Heureux qui, comme Petula…

Environ 700 personnes ont profité hier soir à la salle Maurice-O’Bready des grands succès et des nouvelles chansons de Petula Clark.

Critique / Avec Petula Clark, on a presque hâte d’avoir 85 ans. La plus francophile des chanteuses britanniques est d’une vivacité à faire rêver, d’un charisme qui transcende les années, d’une puissance vocale à rendre jaloux nombre de consœurs et confrères. Heureux qui, comme Petula, garde le feu si bellement allumé. Un peu plus et on pourrait croire que c’est elle qui a inspiré l’adjectif « pétulant ».


Bien sûr que sa démarche laisse transparaître quelques muscles fatigués. Évidemment qu’il y a des approximations et que la souplesse vocale n’est plus ce qu’elle était. Mais le capital de talent, d’aisance et d’énergie qui reste à la belle Anglaise est amplement suffisant pour donner un grand plaisir à son public.

Et vous devriez la voir éloigner le micro lorsqu’elle décide de pousser une note…

Il y avait, en outre, une atmosphère particulière à cette tournée suivant un album entièrement réalisé au Québec. Vu d’ici, paru le mois dernier, a été notamment signé par des « jeunots » comme Louis-Jean Cormier, Antoine Gratton, Alexandre Poulin, Kevin Bazinet…

De ce nouveau répertoire entièrement neuf, de cette indirecte déclaration d’amour au public québécois, Petula a retenu six chansons intercalées dans ses succès des 50 dernières années, dont plusieurs qui ont vraiment fait mouche, telle Je reviens de loin.

Cet amour pour ces fidèles admirateurs (ils étaient quand même 700 à la salle Maurice-O’Bready mardi soir), il est directement exprimé dans la dernière chanson du spectacle, Jamais adieu (de Nelson Minville), seul rappel de cette soirée de presque deux heures avec entracte (n’oublions pas que les chansons étaient beaucoup plus courtes à l’époque).

« Je vous dis au revoir et un grand merci pour toutes ces années ensemble », a salué Petula avant de regagner les coulisses sous les acclamations.

Oh yep! yep! yep!

Le spectacle avait commencé dans une vague de bonheur similaire, la chanteuse mimant la surprise devant tant d’affection. Elle aura une autre ovation au cours de son tour de chant, lorsqu’elle interprètera, avec un touchant aplomb, la Chanson d’Evita, en version française.
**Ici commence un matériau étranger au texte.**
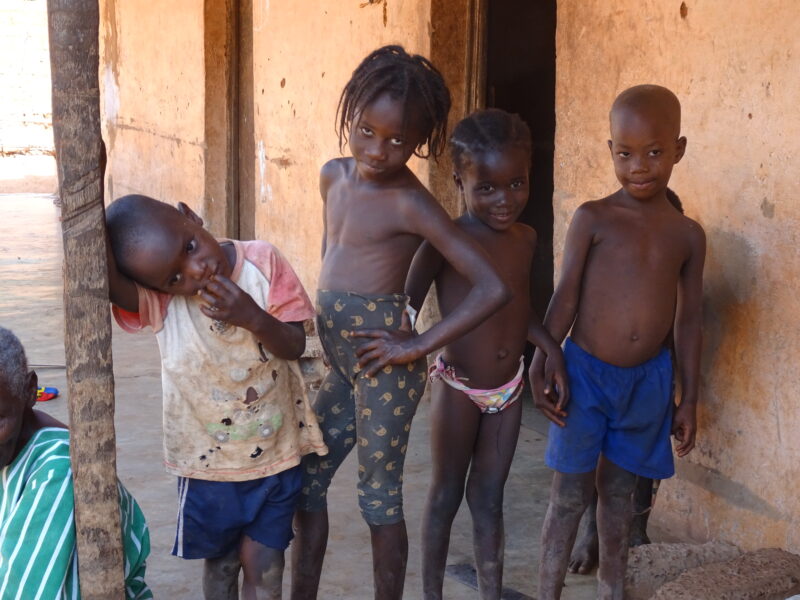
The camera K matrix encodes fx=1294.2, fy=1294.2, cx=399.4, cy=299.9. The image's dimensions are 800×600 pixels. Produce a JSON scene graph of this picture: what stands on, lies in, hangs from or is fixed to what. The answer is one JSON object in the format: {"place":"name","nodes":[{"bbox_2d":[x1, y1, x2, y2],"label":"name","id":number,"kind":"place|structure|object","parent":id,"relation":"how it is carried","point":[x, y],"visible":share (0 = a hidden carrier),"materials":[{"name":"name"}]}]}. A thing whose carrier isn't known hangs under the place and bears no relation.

Mais ce sont évidemment les années 1960 qui ont tenu le haut du pavé, les années yé-yé subissant une judicieuse actualisation sans pour autant perdre tout de leur cachet. Entre les « Oh yep! yep! yep! » de Je me sens bien auprès de toi et la belle folie de Tout le monde veut aller au ciel, il y a eu bien des souvenirs (souvent en pots-pourris), de My Love à Que fais-tu là, Petula?, de Chariot (qui a donné I Will Follow Him aux États-Unis) à I Know a Place, sans oublier de grands classiques comme C’est ma chanson et Downtown, cette dernière chantée dans les deux langues.

Les nouvelles chansons se sont bellement insérées dans l’ensemble, plusieurs ayant une facture typiquement années 1960, sans pour autant être ringardes. Sourire, par exemple, aurait pu être écrite par les Beatles.

Si l’adulation pour Petula Clark tient beaucoup, ici, à son français impeccable (elle a eu des numéros 1 exclusifs au Canada, telle Sauve-moi, chantée au retour de l’entracte), elle s’appuie aussi sur son humour typiquement britannique, par exemple lorsqu’elle raconte sa rivalité avec Sophia Loren ou le jour où Serge Gainsbourg a renversé une bière dans son piano. Des blagues qui n’ont fait qu’accroître la complicité avec la salle au fil de la soirée.

Mais de beaux moments d’intensité étaient aussi au rendez-vous, telle l’interprétation de Cette nuit qui n’en finit plus, livrée dans un douloureux déchirement, ou Pour être aimée de toi, dont Petula a composé la musique sur un texte d’Aznavour (en 2011) et qu’elle a offerte seule au piano.

Se mettre en danger, essayer des choses nouvelles, cultiver les amitiés, s’émerveiller sans cesse : est-ce ça, le secret de la jeunesse, Madame Clark?